- _TEXTAUSZUG_

Moderne Museen waren in ihrer Vielfalt schon immer umstrittene Orte: von ihren bürgerlichen, nationalen und imperialen Anfängen bis hin zu multimedialen Blockbuster-Ausstellungen heute. Museen wurden gefeiert und kritisiert, in den Himmel gelobt und verrissen, seit sie einer breiteren Öffentlichkeit zugänglich waren. Heute scheint es, dass Museen - als Institutionen der kulturellen Selbstvergewisserung - ihren gesellschaftlichen Einfluss sogar noch verstärkt haben, aber auch mehr denn je in Frage gestellt werden. Ob Technik, Ethnologie oder Geschichte - in Museen wird gesellschaftliches Wissen verhandelt und produziert, kritisiert und legitimiert. Wie können Quellen und Praktiken musealer Wissensproduktion für die geschichtswissenschaftliche Forschung nutzbar gemacht werden? Welches Potential bergen sie für die Dekonstruktion hegemonialer Deutungs- und Wahrheitsansprüche in und außerhalb von Museen?

Anhand mehrerer Fallstudien fragen wir nach dem Potential von Praktiken und Quellen
der musealen Wissensproduktion. Von umstrittenen Bronzen und deren Rückgabe im Kontext kolonialer Handelsbeziehungen, der Rolle digitaler und sozialer Medien in Restitutionsdebatten, über die Sammlung und Dokumentation gegenderter technischer Artefakte bis hin zur Ausstellbarkeit von elektronischer Musik diskutieren wir, wie museale Dinge und Narrative kritisch befragt, herausgefordert und neu betrachtet werden können.

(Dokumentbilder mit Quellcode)
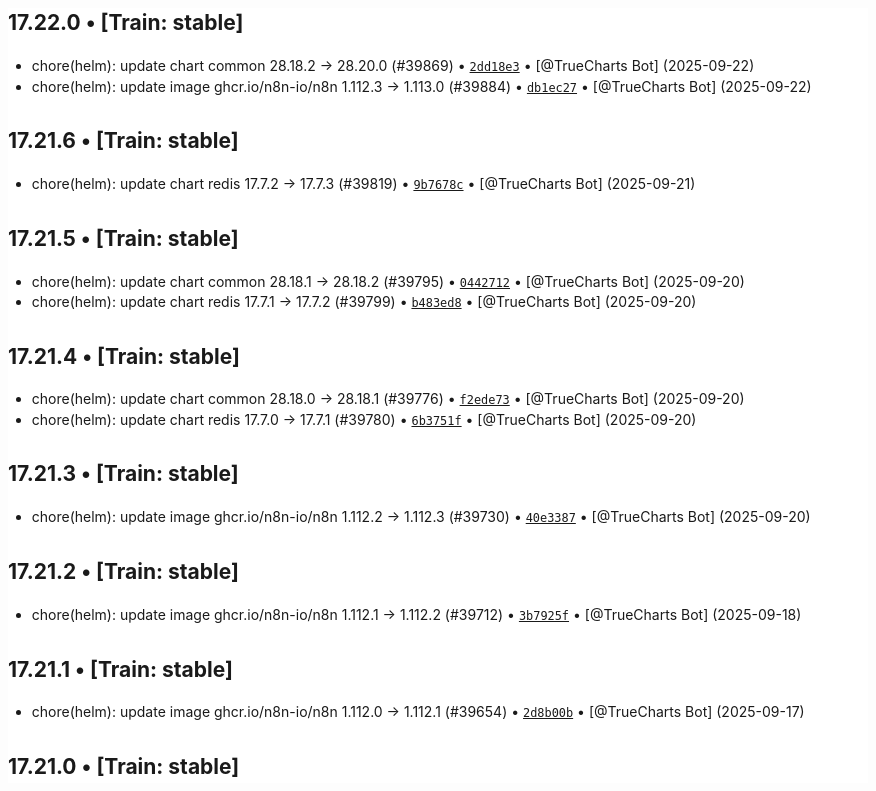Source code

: ## 17.22.0 • [Train: stable]

- chore(helm): update chart common 28.18.2 → 28.20.0 (#39869) • [`2dd18e3`](https://github.com/trueforge-org/truecharts/commit/2dd18e348a2fbde1e38d34a4daa9f2e1a87262f0) • [@TrueCharts Bot] (2025-09-22)
- chore(helm): update image ghcr.io/n8n-io/n8n 1.112.3 → 1.113.0 (#39884) • [`db1ec27`](https://github.com/trueforge-org/truecharts/commit/db1ec271ace6b69e9bc803982f9cd7470c349231) • [@TrueCharts Bot] (2025-09-22)

## 17.21.6 • [Train: stable]

- chore(helm): update chart redis 17.7.2 → 17.7.3 (#39819) • [`9b7678c`](https://github.com/trueforge-org/truecharts/commit/9b7678c9a6f464afa5879905059fe6606872611d) • [@TrueCharts Bot] (2025-09-21)

## 17.21.5 • [Train: stable]

- chore(helm): update chart common 28.18.1 → 28.18.2 (#39795) • [`0442712`](https://github.com/trueforge-org/truecharts/commit/044271284ef4c707e9d77f758cccc8c1d9d494e2) • [@TrueCharts Bot] (2025-09-20)
- chore(helm): update chart redis 17.7.1 → 17.7.2 (#39799) • [`b483ed8`](https://github.com/trueforge-org/truecharts/commit/b483ed8e9f662d2de428e1d5c40448d6944e1c54) • [@TrueCharts Bot] (2025-09-20)

## 17.21.4 • [Train: stable]

- chore(helm): update chart common 28.18.0 → 28.18.1 (#39776) • [`f2ede73`](https://github.com/trueforge-org/truecharts/commit/f2ede73cf7468fabb08a49474424f45b85c406c3) • [@TrueCharts Bot] (2025-09-20)
- chore(helm): update chart redis 17.7.0 → 17.7.1 (#39780) • [`6b3751f`](https://github.com/trueforge-org/truecharts/commit/6b3751f8515be13d584d02d43c9f3b37f73ae9d6) • [@TrueCharts Bot] (2025-09-20)

## 17.21.3 • [Train: stable]

- chore(helm): update image ghcr.io/n8n-io/n8n 1.112.2 → 1.112.3 (#39730) • [`40e3387`](https://github.com/trueforge-org/truecharts/commit/40e3387f56307d622db1cdcce983e3445b68e6fa) • [@TrueCharts Bot] (2025-09-20)

## 17.21.2 • [Train: stable]

- chore(helm): update image ghcr.io/n8n-io/n8n 1.112.1 → 1.112.2 (#39712) • [`3b7925f`](https://github.com/trueforge-org/truecharts/commit/3b7925f23bcc95f338d4d7048b791b48d8ef4a0e) • [@TrueCharts Bot] (2025-09-18)

## 17.21.1 • [Train: stable]

- chore(helm): update image ghcr.io/n8n-io/n8n 1.112.0 → 1.112.1 (#39654) • [`2d8b00b`](https://github.com/trueforge-org/truecharts/commit/2d8b00b668541a5796cb227e3e0ece7f37bcd409) • [@TrueCharts Bot] (2025-09-17)

## 17.21.0 • [Train: stable]
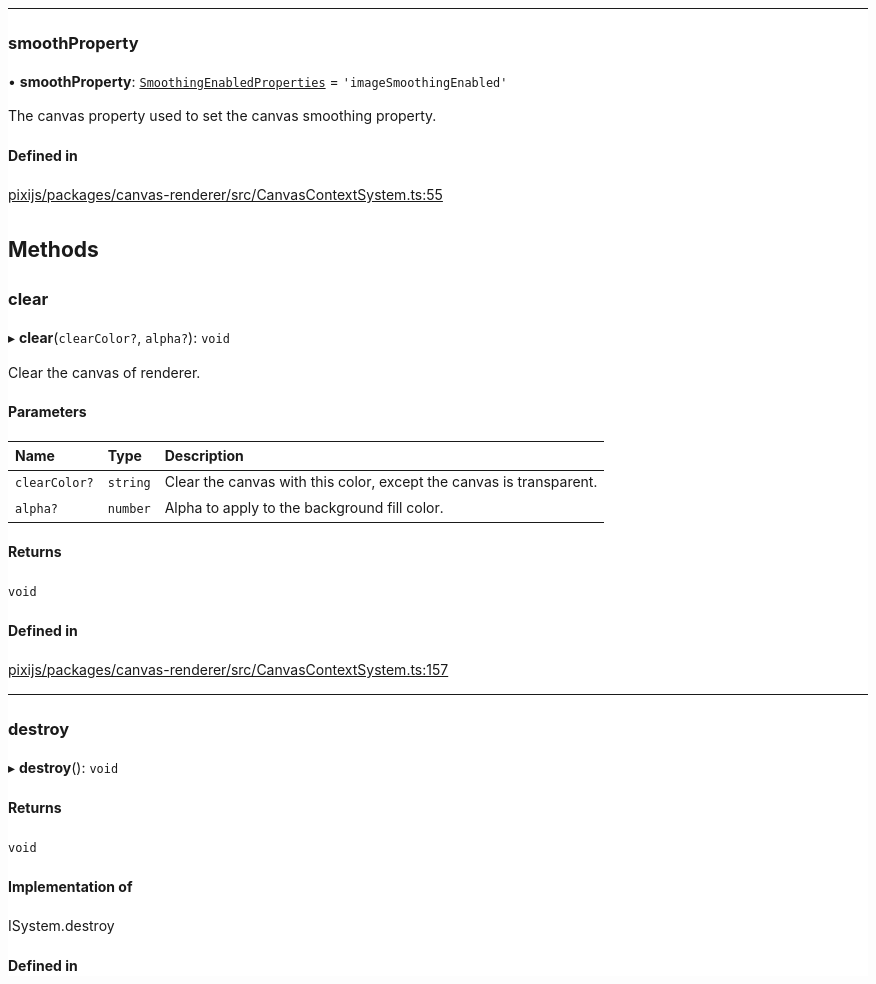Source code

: ___

### smoothProperty

• **smoothProperty**: [`SmoothingEnabledProperties`](../modules/pixi_canvas_renderer.md#smoothingenabledproperties) = `'imageSmoothingEnabled'`

The canvas property used to set the canvas smoothing property.

#### Defined in

[pixijs/packages/canvas-renderer/src/CanvasContextSystem.ts:55](https://github.com/pixijs/pixijs/blob/2194fe5c5/packages/canvas-renderer/src/CanvasContextSystem.ts#L55)

## Methods

### clear

▸ **clear**(`clearColor?`, `alpha?`): `void`

Clear the canvas of renderer.

#### Parameters

| Name | Type | Description |
| :------ | :------ | :------ |
| `clearColor?` | `string` | Clear the canvas with this color, except the canvas is transparent. |
| `alpha?` | `number` | Alpha to apply to the background fill color. |

#### Returns

`void`

#### Defined in

[pixijs/packages/canvas-renderer/src/CanvasContextSystem.ts:157](https://github.com/pixijs/pixijs/blob/2194fe5c5/packages/canvas-renderer/src/CanvasContextSystem.ts#L157)

___

### destroy

▸ **destroy**(): `void`

#### Returns

`void`

#### Implementation of

ISystem.destroy

#### Defined in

- _AUFGABENSTELLUNG_
**a)** Ändern Sie im Text über Museen den Abschnitt von „Anhand mehrerer Fallstudien“ bis einschließlich „betrachtet werden können.“, indem Sie „Fallstudien“ durch „Fallbeispiele“ ersetzen.
**b)** Ordnen Sie die Datensätze vom Anfang bis einschließlich der Zeile mit „## 17.21.6 • [Train: stable]“ als Markdown-Tabelle mit den Spalten Nr und Zeile an. Lassen Sie Leerzeilen und die Bilder weg.

- _LÖSUNGEN_
**a)**
Anhand mehrerer Fallbeispiele fragen wir nach dem Potential von Praktiken und Quellen
der musealen Wissensproduktion. Von umstrittenen Bronzen und deren Rückgabe im Kontext kolonialer Handelsbeziehungen, der Rolle digitaler und sozialer Medien in Restitutionsdebatten, über die Sammlung und Dokumentation gegenderter technischer Artefakte bis hin zur Ausstellbarkeit von elektronischer Musik diskutieren wir, wie museale Dinge und Narrative kritisch befragt, herausgefordert und neu betrachtet werden können.

**b)**
| Nr | Zeile |
|---|---|
| 1 | Source code |
| 2 | : ## 17.22.0 • [Train: stable] |
| 3 | - chore(helm): update chart common 28.18.2 → 28.20.0 (#39869) • [`2dd18e3`](https://github.com/trueforge-org/truecharts/commit/2dd18e348a2fbde1e38d34a4daa9f2e1a87262f0) • [@TrueCharts Bot] (2025-09-22) |
| 4 | - chore(helm): update image ghcr.io/n8n-io/n8n 1.112.3 → 1.113.0 (#39884) • [`db1ec27`](https://github.com/trueforge-org/truecharts/commit/db1ec271ace6b69e9bc803982f9cd7470c349231) • [@TrueCharts Bot] (2025-09-22) |
| 5 | ## 17.21.6 • [Train: stable] |